Ich frage deshalb, weil ich mit Muskelrelaxantien bei einer Tonsillektomie schon mal eine unangenehme Erfahrung gemacht hab. Ich bin damals ganz kurz vor der Extubation aufgewacht und konnte mich aber (vmtl aufgrund der Relaxantien und dem nicht mehr wirkenen Hypnotikum) nicht bewegen oder bemerkbar machen. Es war nur sehr, sehr kurz aber dennoch eine Erfahrung, aufgrund derer ich seither einen Horror vor Vollnarkosen hab.

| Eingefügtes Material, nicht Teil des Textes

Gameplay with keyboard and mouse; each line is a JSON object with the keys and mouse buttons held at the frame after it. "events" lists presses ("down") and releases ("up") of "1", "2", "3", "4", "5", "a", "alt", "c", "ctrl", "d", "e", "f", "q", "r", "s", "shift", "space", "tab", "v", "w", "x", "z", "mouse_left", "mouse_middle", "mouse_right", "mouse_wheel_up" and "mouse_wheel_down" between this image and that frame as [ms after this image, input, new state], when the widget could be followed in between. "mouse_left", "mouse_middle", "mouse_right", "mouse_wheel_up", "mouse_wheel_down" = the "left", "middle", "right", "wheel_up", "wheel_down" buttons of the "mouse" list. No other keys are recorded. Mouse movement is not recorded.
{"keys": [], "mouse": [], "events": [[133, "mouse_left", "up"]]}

Wenn ich vorher weiß, dass ich den Patienten intubieren muss, schaue ich nach der Narkoseeinleitung immer ob ich gut mit der Maske beatmen kann, danach gebe ich das Relaxans. Welches ich verwende hängt einerseits von der Dauer der OP ab und davon ob ich bei dem Patienten Intubationsschwierigkeiten erwarte (Sonderfall: nicht nüchterne Patienten u.ä.). Wenn ja, nehme ich Succinylcholin, was nur ca. 5 Minuten wirkt sonst ein länger wirksames MR. Für kurze Laparoskopien z.B. Mivacron, das ca. 10-15 Minuten wirkt, sonst z.B. Esmeron mit einer Wirkdauer von 30-40 Minuten. Durch die Verwendung von Remifentanil als Opiat ist es meist nicht nötig nachzurelaxieren, allerdings überwache ich zusätzlich den Grad der Relaxierung immer mit einem Relaxometer, um genau das was Du beschrieben hast zu vermeiden.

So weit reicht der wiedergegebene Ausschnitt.